Insights

The media world hasn't changed suddenly. It has simply stopped pretending.

Date

10.01.2026

Author

Tomasz Misiak

The media world hasn't changed suddenly. It has simply stopped pretending.

For decades, we lived under the conviction that information flows linearly. Editorial offices, studios, schedules, broadcast times. The viewer was expected to adapt. Psychologically, it was a parent-child model: the media knows best, and the audience listens. Even if they disagreed, they remained passive.

The Shift in Power

YouTube and X have reversed this relationship. The recipient doesn't just choose; they decide when, who, and for how long they listen. This is a fundamental psychological shift. We have moved from a hierarchical relationship to a partnership—and often to a brutally honest one, where the creator is tested every day.

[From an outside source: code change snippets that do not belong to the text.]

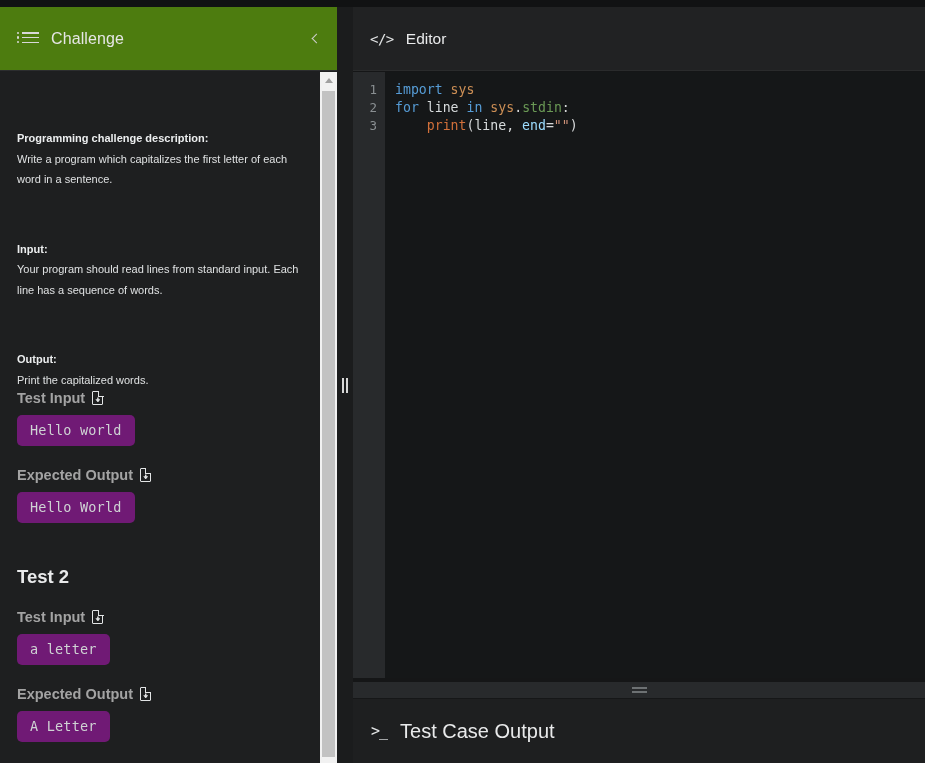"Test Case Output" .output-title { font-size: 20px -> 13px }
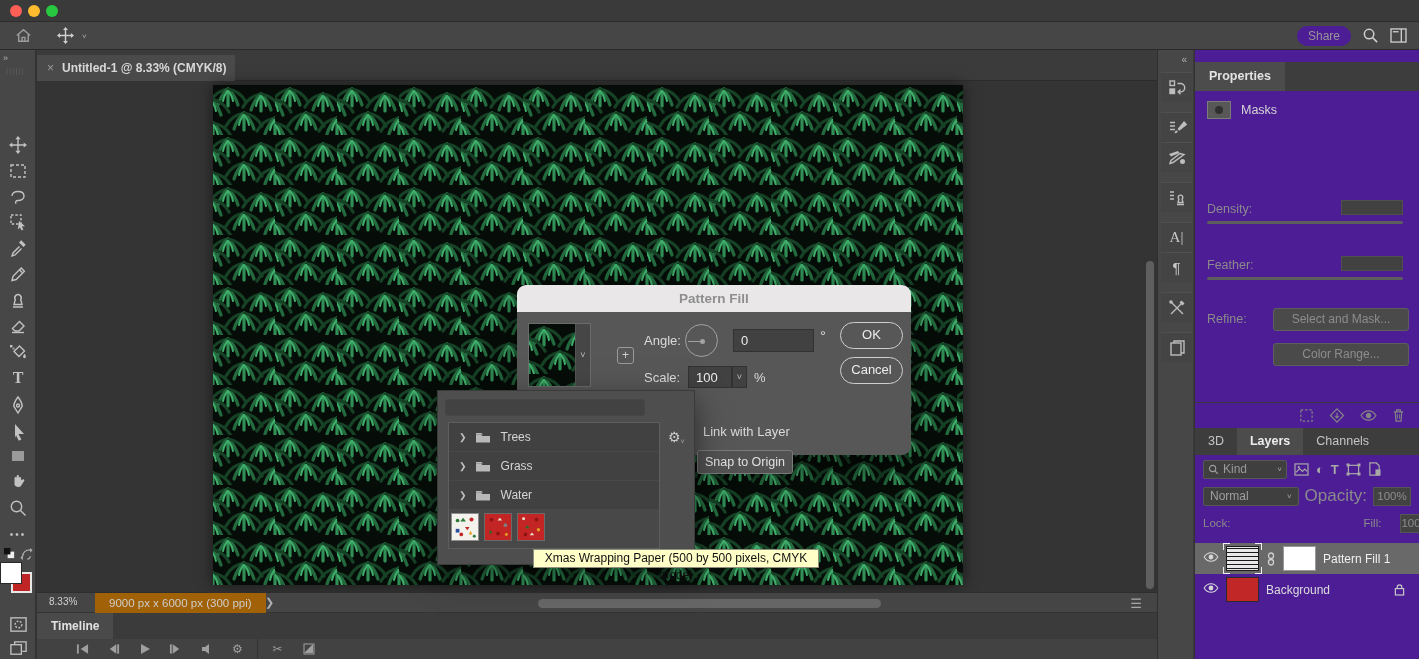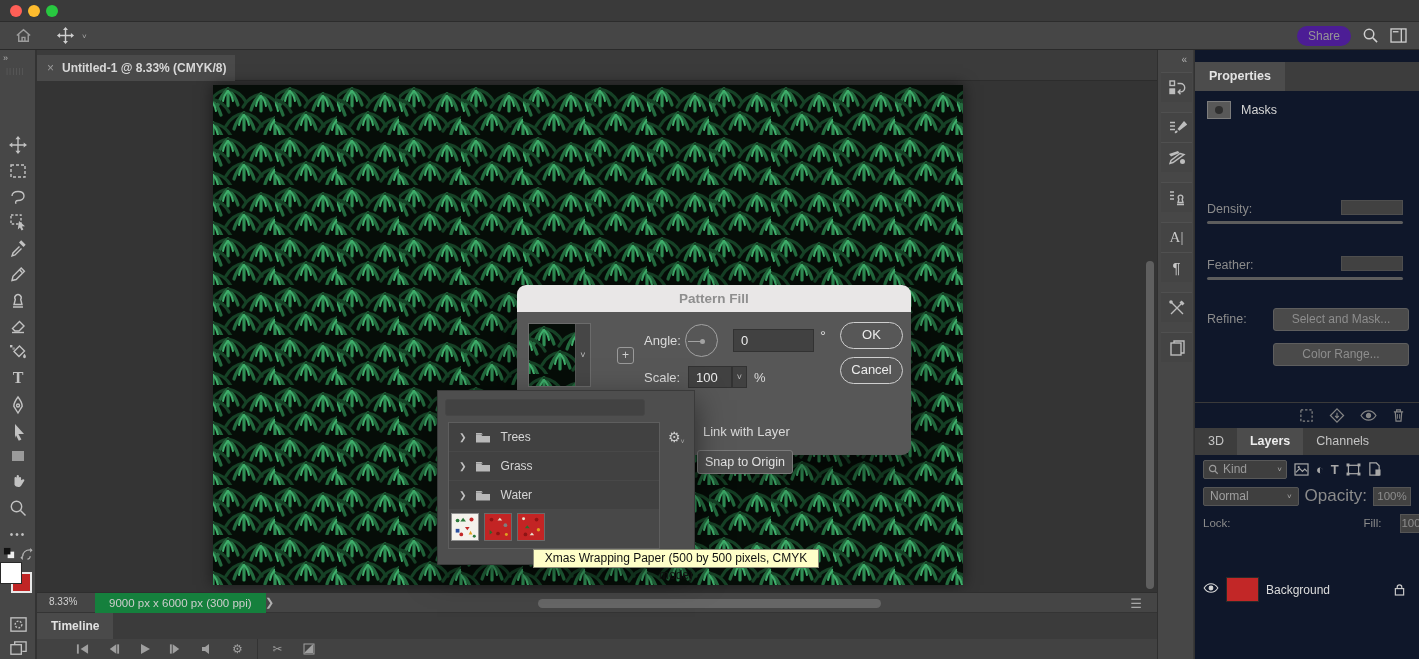"Properties" .rpanels { background: #0f172a -> #4c1d95 }
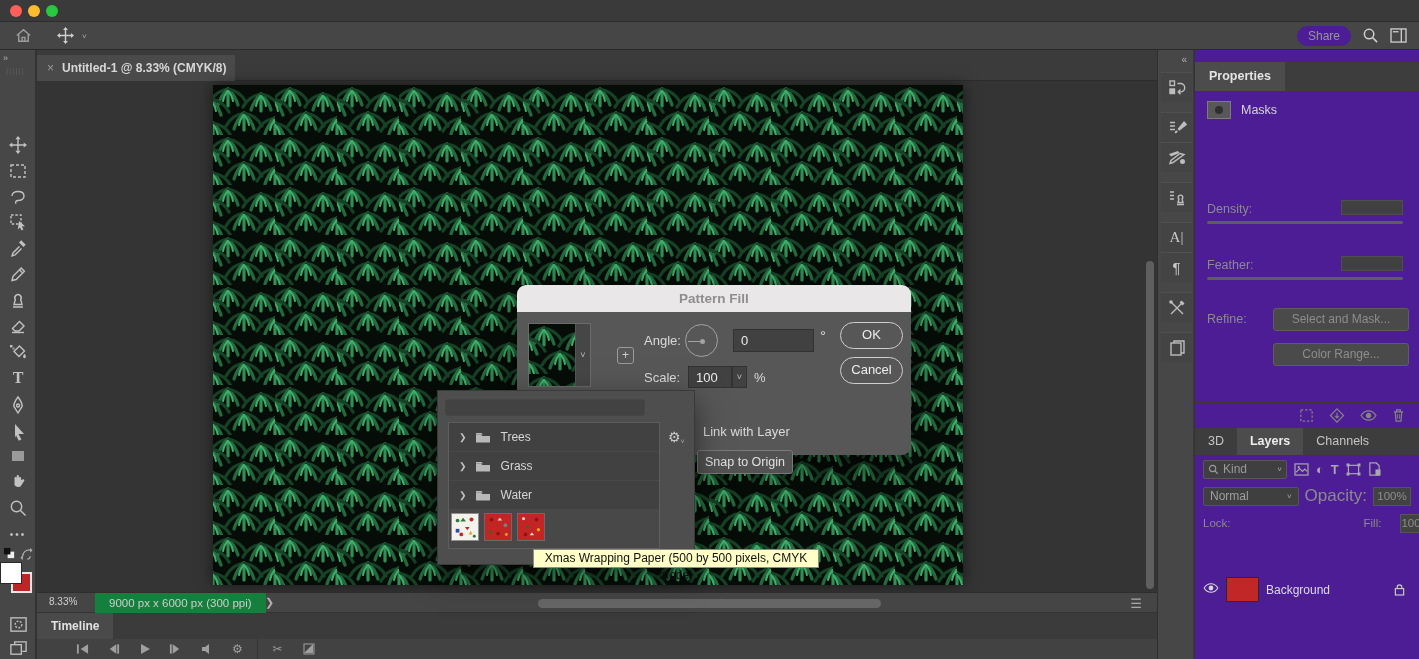"Pattern Fill 1" div.layerrow { html: none -> <div> <span><svg> <path></path> <circle></circle> </svg></span> <div> <div></div> <span></span> <span></span> <span></span> <span></span> </div> <svg> <rect></rect> <rect></rect> </svg> <div></div> <span>Pattern Fill 1</span> </div> }
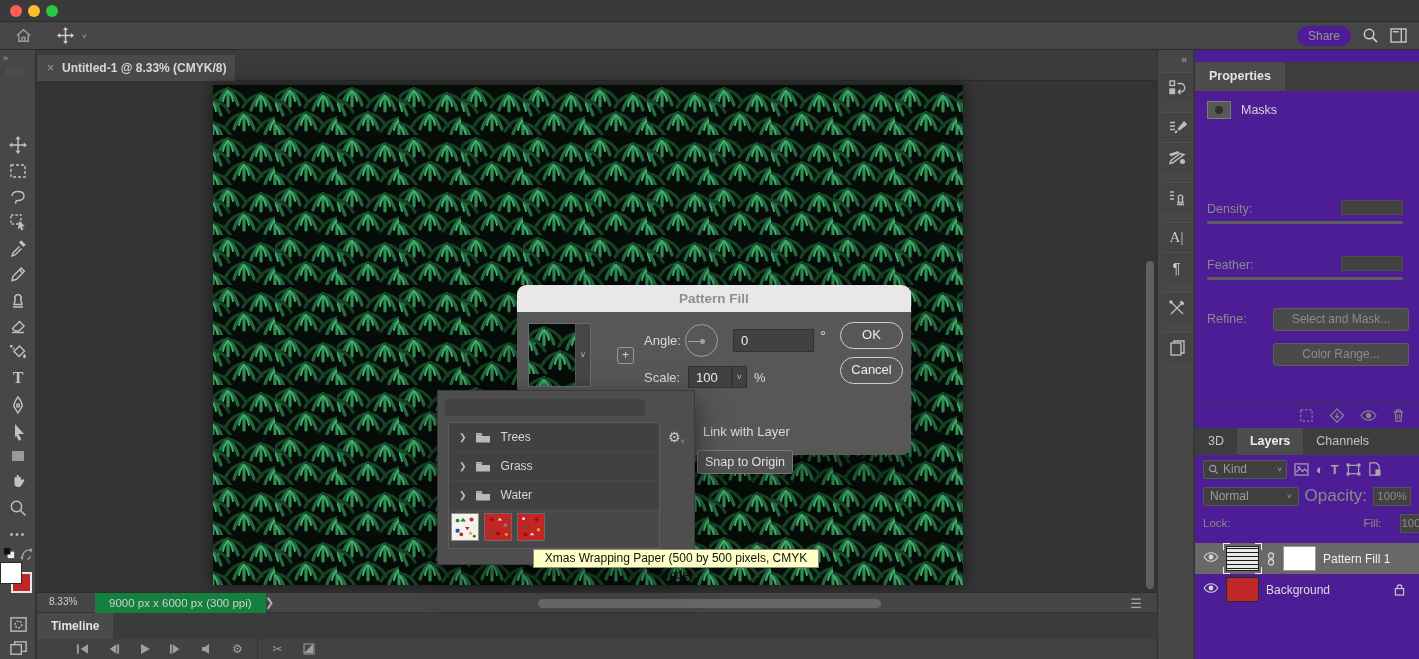"9000 px x 6000 px" .docinfo { background: #15803d -> #a16207 }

X is no longer just a social platform. Elon Musk states directly that today it is number one when it comes to information searching. It is hard to argue with that—not because X always tells the truth, but because it reacts immediately. In situations of uncertainty, the human brain seeks speed, context, and emotion. Television offers stability; the internet offers a semblance of orientation in chaos, though it often creates it. In times of crisis, pace wins.

The Generational Gap

Added to this is a generational change that traditional media has completely failed to digest. We are entering an era of personalization of expectations.

  • Generation Z (and soon Alpha) will not consume media "for everyone."

  • They expect content tailored to them—in their language, pace, and format.

  • TikTok is not an entertainment platform for them; it is their primary interface for understanding the world.

  • It is defined by short forms, strong stimuli, fast narration, and immediate social verification.

Attention as Authority

Linear television operates on 20th-century mechanisms: background watching, studio authority, and repeatability of the message. Psychologically, this is a world of low engagement and high inertia. YouTube, X, and TikTok work the opposite way. A click is a decision. A decision means attention, and attention means power.

That is why Jan Piński’s 113 million views are a multiple of the annual prime-time audience of TVP Info. This is not a metaphor; it is a factual change of scale.

The Case of "Kanał Zero"

The phenomenon of Kanał Zero is a perfect case study. It is not just a channel; it is a new type of medium—a hybrid of an editorial office, a community, and an opinion distribution platform. People don't go there for "objective truth." They come for an interpretation of the world by people they know, understand, and can argue with. It is an adult relationship, not an educational one; it is often non-objective and author-driven.

What Lies Ahead?

We are facing the further atomization of authority. Instead of a few large transmitters, we will have hundreds of strong opinion nodes. Media will become:

  • More personal

  • More emotional

  • More accountable (because a mistake costs you instantly)

Television will not disappear, but it will cease to be the point of reference. Public opinion will no longer be "shaped"—it will self-organize.

This is a change that cannot be undone.